Another way to build resilience is to “radically accept” the situation. “Radical acceptance” does not imply that we approve of the situation, rather, we realize that it is occurring and deal with the consequences. Humans tend to ignore hard situations and emotions. I have often tucked away my negative feelings so I don’t have to deal with them. Now, I radically accept that they exist by acknowledging them and either finding a way to make myself feel better in the moment or setting aside a time later where I will deal with the emotion. Radical acceptance allows for elevated happiness and reduced stress because we are not trying to actively ignore or find excuses for a situation that is occurring.
The other aspect of acceptance is to also realize that not everything lasts forever, especially not emotions. By allowing ourselves to realize that things are not absolute and situations will not stay the same, we can take a step back from our emotions and reevaluate how they truly affect us. Being present in the moment and accepting that things change with their due course can build resilience by making us remember that our feelings are not absolute, they can feel real in the moment, however, they only last for a short period of time and then change. Resilience reminds us that change is inevitable no matter if we are feeling good right now or bad.
While there are many ways you could build resilience, an important technique is creating a positive view of ourselves. A positive self view contributes to resilience by allowing us to understand that we can tackle problems thrown at us. High self-confidence makes us realize that we are able to handle, control and analyze adversities we face using a wise approach. This is hard, I’m still working on it. Things that help create positive self-view are self-acceptance, self-love and self-respect. Perhaps taking ten minutes a day to check in with our feelings is a way to take care of ourselves. Another way could be to understand our personal boundaries, set them and stick to them. We could also list our values and make decisions based on our values which could help us gain self-respect.

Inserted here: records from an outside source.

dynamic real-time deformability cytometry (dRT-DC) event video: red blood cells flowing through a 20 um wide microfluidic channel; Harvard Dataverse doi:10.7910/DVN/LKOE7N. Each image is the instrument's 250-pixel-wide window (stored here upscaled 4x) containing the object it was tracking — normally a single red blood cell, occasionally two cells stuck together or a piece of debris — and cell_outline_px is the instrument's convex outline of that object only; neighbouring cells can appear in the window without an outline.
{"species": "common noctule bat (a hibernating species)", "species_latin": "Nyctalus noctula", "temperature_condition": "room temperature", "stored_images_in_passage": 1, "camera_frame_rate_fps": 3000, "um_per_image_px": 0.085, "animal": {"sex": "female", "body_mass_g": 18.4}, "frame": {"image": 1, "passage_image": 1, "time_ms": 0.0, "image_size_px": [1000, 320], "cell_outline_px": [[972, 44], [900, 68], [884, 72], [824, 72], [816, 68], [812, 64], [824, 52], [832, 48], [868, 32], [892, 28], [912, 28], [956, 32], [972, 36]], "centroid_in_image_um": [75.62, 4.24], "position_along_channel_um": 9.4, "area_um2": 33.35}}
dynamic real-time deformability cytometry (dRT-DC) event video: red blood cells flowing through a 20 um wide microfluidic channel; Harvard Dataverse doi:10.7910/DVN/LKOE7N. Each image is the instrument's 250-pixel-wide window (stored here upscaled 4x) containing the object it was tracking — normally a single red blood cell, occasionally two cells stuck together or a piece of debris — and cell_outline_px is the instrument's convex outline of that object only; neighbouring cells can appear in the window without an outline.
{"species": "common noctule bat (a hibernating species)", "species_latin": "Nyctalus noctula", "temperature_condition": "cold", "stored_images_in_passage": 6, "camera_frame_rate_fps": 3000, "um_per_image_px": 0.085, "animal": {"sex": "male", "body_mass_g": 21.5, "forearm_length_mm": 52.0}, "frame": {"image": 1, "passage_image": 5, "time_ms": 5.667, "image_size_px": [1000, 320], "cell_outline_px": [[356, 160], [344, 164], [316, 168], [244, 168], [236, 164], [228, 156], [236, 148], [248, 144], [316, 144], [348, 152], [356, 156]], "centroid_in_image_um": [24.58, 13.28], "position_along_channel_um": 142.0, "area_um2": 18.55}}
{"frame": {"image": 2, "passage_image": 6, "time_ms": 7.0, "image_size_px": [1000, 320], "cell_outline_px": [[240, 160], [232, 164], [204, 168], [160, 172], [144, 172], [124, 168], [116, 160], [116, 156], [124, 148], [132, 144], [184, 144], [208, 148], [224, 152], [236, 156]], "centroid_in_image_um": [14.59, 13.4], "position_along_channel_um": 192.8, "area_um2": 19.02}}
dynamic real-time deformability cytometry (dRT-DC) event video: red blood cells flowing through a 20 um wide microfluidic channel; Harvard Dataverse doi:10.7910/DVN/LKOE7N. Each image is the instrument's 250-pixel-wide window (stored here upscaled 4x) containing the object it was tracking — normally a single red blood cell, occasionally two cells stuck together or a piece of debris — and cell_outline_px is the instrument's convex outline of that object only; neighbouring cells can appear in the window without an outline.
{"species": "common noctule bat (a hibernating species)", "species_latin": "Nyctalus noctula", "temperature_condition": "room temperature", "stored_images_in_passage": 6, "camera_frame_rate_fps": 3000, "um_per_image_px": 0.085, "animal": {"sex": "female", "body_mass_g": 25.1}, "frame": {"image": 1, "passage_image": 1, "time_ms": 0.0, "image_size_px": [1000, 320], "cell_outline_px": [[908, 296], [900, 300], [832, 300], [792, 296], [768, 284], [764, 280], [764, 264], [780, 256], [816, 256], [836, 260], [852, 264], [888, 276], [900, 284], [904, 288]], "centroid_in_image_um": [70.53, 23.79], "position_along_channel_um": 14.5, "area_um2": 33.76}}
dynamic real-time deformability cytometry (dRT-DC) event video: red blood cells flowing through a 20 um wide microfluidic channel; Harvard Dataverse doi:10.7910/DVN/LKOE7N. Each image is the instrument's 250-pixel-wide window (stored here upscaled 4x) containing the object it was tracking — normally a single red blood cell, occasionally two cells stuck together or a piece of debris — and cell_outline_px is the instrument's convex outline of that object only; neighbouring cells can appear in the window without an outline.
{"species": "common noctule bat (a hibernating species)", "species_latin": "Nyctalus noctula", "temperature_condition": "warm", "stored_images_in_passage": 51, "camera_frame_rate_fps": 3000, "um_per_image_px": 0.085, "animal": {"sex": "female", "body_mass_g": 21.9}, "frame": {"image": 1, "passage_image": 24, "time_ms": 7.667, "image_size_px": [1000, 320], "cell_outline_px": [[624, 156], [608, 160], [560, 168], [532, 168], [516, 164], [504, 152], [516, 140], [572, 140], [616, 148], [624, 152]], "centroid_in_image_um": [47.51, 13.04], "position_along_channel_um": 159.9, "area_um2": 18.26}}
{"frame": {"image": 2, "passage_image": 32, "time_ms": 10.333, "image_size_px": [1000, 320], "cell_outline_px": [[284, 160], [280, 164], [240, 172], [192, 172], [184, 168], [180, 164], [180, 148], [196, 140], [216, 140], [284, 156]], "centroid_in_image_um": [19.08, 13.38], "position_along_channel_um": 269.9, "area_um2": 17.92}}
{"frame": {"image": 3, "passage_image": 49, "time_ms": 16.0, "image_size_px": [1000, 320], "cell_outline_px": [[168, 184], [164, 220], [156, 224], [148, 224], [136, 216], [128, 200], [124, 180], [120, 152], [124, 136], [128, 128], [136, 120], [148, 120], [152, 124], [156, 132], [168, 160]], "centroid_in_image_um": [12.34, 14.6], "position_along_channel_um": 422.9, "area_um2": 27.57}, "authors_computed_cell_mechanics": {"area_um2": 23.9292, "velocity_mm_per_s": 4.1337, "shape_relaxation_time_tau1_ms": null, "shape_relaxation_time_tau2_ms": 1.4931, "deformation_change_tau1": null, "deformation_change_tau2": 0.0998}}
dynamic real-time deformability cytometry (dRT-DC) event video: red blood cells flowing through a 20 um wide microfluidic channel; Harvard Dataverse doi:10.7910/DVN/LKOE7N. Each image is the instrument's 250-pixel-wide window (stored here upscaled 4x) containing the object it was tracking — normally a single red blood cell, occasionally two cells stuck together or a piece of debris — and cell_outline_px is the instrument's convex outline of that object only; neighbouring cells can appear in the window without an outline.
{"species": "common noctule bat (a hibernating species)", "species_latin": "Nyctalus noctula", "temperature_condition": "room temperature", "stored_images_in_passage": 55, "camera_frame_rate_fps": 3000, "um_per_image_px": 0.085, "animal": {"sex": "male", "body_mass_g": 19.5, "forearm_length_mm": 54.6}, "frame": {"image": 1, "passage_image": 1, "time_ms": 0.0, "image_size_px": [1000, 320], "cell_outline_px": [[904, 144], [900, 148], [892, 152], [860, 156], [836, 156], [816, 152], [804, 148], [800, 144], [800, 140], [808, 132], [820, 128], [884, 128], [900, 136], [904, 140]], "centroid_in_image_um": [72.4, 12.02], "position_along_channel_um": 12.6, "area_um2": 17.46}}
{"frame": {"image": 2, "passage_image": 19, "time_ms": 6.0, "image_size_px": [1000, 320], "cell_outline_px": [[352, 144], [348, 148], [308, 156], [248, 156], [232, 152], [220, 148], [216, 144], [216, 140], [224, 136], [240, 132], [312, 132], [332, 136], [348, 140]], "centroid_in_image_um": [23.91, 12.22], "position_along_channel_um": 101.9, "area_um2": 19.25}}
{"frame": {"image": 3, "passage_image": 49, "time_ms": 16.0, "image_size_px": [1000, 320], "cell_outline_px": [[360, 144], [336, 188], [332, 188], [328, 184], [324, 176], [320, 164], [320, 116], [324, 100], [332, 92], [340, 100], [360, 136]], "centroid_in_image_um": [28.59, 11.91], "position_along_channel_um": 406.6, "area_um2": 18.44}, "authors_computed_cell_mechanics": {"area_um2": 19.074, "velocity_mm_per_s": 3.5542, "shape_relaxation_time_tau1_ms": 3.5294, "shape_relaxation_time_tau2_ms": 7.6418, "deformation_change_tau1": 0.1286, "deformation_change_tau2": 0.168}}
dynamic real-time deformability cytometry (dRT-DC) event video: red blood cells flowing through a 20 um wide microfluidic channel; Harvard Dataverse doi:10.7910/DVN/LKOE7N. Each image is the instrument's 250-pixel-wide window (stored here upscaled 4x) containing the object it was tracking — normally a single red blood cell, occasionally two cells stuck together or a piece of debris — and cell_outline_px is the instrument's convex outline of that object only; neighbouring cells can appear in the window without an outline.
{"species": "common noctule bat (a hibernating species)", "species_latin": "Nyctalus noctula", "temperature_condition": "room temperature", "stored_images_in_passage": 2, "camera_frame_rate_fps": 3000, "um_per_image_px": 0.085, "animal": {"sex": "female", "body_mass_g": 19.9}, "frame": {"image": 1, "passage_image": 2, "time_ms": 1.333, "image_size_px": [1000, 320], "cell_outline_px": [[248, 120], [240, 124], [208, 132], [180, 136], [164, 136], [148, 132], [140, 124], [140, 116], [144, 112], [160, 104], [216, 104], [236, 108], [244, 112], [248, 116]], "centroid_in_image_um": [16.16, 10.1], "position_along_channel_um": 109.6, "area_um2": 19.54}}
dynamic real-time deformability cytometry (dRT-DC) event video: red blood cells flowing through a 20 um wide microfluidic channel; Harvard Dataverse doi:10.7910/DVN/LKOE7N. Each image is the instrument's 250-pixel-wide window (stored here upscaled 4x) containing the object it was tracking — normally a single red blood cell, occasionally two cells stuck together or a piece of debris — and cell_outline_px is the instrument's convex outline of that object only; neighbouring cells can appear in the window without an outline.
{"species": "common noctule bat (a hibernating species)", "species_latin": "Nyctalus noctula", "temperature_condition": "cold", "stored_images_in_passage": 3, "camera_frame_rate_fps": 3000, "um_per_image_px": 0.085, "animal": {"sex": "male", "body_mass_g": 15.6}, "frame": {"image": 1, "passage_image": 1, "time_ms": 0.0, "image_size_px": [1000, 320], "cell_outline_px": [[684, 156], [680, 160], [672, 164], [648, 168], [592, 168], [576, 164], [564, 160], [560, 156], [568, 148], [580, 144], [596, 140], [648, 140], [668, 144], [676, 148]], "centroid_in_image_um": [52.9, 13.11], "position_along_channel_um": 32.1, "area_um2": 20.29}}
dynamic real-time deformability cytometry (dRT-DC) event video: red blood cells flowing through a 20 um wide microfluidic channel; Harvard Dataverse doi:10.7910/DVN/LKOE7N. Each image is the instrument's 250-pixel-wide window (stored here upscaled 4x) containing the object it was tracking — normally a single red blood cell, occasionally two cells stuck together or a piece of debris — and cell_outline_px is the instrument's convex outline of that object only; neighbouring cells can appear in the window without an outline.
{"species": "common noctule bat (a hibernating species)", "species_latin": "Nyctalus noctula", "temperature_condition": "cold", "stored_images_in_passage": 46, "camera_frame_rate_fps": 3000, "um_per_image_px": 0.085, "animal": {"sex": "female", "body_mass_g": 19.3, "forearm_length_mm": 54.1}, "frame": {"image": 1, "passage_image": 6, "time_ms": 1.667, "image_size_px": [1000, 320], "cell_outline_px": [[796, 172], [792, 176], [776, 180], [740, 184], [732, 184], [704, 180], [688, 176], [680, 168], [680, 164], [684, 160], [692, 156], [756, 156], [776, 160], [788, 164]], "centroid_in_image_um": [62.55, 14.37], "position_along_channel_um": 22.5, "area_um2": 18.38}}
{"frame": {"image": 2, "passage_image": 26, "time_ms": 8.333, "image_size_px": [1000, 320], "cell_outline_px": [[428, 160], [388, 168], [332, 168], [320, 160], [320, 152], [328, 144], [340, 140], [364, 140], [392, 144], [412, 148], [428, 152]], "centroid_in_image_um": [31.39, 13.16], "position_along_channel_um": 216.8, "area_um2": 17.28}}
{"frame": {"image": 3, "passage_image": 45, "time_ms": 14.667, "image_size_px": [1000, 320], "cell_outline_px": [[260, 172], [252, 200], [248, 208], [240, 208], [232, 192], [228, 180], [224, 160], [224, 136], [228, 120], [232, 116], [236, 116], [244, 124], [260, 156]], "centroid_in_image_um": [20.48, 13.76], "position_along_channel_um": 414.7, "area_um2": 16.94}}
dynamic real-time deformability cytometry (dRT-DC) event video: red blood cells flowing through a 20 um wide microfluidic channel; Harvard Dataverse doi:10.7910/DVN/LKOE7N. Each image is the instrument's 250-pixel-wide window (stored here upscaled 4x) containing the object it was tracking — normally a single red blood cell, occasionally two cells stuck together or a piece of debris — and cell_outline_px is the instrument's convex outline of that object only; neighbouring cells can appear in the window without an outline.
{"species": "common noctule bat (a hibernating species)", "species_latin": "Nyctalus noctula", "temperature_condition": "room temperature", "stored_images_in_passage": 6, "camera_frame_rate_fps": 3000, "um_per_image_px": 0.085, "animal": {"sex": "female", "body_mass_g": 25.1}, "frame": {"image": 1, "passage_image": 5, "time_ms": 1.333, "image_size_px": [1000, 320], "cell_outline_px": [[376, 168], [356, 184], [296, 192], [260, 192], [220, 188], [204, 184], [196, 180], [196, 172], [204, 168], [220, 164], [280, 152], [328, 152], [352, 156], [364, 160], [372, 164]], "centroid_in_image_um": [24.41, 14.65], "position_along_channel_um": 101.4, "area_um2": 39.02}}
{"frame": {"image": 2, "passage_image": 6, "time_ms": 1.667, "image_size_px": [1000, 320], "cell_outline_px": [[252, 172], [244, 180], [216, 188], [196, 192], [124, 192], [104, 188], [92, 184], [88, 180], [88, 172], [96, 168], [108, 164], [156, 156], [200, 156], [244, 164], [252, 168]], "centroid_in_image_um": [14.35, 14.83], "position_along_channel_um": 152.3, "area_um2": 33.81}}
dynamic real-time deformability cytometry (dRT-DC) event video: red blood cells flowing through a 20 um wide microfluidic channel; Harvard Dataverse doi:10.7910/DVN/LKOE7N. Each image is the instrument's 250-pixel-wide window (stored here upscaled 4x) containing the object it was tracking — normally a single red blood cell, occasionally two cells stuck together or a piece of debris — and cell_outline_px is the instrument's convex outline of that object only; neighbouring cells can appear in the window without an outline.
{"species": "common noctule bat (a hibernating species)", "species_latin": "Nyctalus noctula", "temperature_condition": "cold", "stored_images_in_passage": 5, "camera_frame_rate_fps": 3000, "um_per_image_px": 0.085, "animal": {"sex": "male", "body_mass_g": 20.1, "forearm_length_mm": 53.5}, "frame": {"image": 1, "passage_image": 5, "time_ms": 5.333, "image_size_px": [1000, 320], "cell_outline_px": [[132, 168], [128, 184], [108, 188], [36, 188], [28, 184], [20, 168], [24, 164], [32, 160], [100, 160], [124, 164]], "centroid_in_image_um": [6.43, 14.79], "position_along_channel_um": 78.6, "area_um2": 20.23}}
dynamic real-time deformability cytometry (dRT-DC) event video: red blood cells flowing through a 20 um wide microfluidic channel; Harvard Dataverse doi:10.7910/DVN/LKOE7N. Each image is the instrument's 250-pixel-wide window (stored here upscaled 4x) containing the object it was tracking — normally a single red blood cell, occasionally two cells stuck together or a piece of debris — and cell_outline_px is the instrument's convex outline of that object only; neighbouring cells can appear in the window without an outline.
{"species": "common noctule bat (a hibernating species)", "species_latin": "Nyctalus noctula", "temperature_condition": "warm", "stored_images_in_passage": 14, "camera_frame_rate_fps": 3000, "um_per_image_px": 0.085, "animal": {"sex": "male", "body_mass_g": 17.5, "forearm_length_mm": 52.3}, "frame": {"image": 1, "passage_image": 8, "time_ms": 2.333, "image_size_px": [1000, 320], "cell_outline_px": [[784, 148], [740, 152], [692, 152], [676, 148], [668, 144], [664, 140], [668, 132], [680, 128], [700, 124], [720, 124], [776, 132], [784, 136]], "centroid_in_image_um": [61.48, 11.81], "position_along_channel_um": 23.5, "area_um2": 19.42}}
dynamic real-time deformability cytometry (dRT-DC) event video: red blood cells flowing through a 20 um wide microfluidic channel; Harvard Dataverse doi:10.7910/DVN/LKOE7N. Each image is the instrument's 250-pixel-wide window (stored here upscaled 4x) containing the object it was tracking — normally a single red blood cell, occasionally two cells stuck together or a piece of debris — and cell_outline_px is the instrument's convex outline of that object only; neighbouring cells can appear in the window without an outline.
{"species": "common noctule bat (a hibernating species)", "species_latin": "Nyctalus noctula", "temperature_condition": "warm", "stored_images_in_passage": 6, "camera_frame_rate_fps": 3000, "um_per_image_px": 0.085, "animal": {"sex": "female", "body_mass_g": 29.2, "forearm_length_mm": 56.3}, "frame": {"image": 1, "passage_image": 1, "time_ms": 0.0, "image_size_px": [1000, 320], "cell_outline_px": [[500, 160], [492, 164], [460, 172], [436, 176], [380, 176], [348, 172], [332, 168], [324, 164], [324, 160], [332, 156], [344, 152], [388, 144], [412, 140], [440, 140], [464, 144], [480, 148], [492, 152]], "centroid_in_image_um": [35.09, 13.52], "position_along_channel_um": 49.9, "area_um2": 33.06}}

Resilience is all about practice. It won’t come easy, but anybody can build up their resilience to adapt and deal with their hardships. Building resilience can help us understand and deal with most situations — good, bad, stressful, painful, and understand and value ourselves. No matter if it’s lying curled up in the fetal position or cranking out a good essay in an hour — it is resilience because we are still fighting to create the healthiest situation for ourselves.
While last week was not my healthiest week, I realize now, simply by forcing myself to go to one of my four classes, I was adapting to my situation and fighting back against my depression. I was being resilient.